TEXT PROVIDED:
========

PCI DSS 2.0 clarified that credit-card-handling organizations could, in fact, use server virtualization. But the question still remained: How, exactly?
A new information supplement from the Payment Card Industry (PCI) Security Standards Council attempts to answer that question. The supplement, produced by a PCI special interest group consisting of more than 30 merchants, vendors and security assessors, identifies the challenges of virtualizing PCI-regulated environments and advises organizations on how to implement virtualization in compliance with the Data Security Standard (DSS).
Guidelines focus on hypervisor access
The PCI council’s guidelines say virtualized organizations should constantly monitor the effectiveness of security controls and their ability to respond quickly when a breach occurs. These businesses should also educate personnel on the proper handling of sensitive data and how to recognize security threats, and they should isolate security functions such as network firewalls as well.
The main challenges facing organizations are configuring the hypervisor and deciding who has access to key parts of the infrastructure, said Hemma Prafullchandra, chief technology officer for security vendor HyTrust and a member of the group that created these new guidelines. The hypervisor adds a new attack surface, and with multiple virtual machines (VMs) sitting on it, it provides a single point of access to the entire infrastructure. That complicates access control: The flexibility of VMs and ability to access multiple virtual devices from a single logical location or user makes it difficult to pinpoint roles and access policies.
To overcome these challenges, the guidelines state that “access to the hypervisor be restricted according to least privilege and need to know, and that independent monitoring of all activities be enforced.” They also stress logging, where every instance of attempted infrastructure access (including whether it was granted or denied) should be tracked for security management.
Most importantly, PCI environments must define granular access according to administrators’ specific skills, Prafullchandra said. Network admins, for instance, should only have control of the network. Seasoned virtualization teams that are used to working across multiple technologies may find this separation of duties problematic.
For organizations that handle credit card data but haven’t virtualized yet, the biggest roadblock is the technology itself, Prafullchandra said. Virtualization security technologies are still evolving, and not all organizations are ready to take the plunge, because they’ve seen the implementation and security-assessment challenges that others have had to deal with. The new PCI guidelines, however, should alleviate these fears, Prafullchandra said.
Could PCI ease security?
The new guidelines also bring much-needed standardization. Their appendix of virtualization best practices will help all security assessors use the same testing methods to determine if a company has met PCI DSS requirements, Prafullchandra said. (That has not been the case in the past; as virtualization expert Eric Siebert wrote last year, “the enforcement of PCI DSS requirements is largely open to auditor interpretation.”)

========

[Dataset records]
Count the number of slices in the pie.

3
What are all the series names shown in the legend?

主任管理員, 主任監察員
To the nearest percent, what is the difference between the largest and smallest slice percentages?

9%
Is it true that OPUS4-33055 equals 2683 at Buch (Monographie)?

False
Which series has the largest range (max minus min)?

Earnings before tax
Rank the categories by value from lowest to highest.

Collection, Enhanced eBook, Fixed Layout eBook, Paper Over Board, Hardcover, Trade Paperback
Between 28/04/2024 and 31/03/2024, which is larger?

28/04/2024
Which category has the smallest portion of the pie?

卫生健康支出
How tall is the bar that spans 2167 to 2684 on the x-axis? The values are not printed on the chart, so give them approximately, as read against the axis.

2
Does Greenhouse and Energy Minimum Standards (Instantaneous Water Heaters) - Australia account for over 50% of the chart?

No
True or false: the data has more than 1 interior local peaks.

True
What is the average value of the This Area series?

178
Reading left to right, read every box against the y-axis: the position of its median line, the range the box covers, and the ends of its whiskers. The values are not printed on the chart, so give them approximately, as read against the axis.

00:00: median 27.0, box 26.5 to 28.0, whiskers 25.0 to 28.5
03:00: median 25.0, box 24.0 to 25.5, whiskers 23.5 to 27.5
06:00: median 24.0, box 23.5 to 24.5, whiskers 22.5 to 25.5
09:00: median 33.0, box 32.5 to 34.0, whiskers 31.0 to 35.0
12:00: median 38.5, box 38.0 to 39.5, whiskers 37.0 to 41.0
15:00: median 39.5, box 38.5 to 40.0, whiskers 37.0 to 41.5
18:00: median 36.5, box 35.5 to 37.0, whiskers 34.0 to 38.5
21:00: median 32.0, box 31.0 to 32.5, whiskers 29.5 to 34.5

========

PROBLEM 1:
Reproduce the passage of the PCI virtualization article from "A new information" up to and including "Security Standard (DSS).".
PROBLEM 2:
For each statement, state whether it agrees with the PCI virtualization article, answering yes or no and quoting the deciding words of the article exactly. (a) The special interest group that produced the supplement had more than 30 members drawn from merchants, vendors and security assessors. (b) According to Prafullchandra, network admins should have control over the entire infrastructure. (c) The logging the guidelines stress is meant to track only access attempts that were granted.

OUTPUT 1:
A new information supplement from the Payment Card Industry (PCI) Security Standards Council attempts to answer that question. The supplement, produced by a PCI special interest group consisting of more than 30 merchants, vendors and security assessors, identifies the challenges of virtualizing PCI-regulated environments and advises organizations on how to implement virtualization in compliance with the Data Security Standard (DSS).

OUTPUT 2:
(a) Yes: "consisting of more than 30 merchants, vendors and security assessors"
(b) No: "Network admins, for instance, should only have control of the network."
(c) No: "every instance of attempted infrastructure access (including whether it was granted or denied) should be tracked for security management"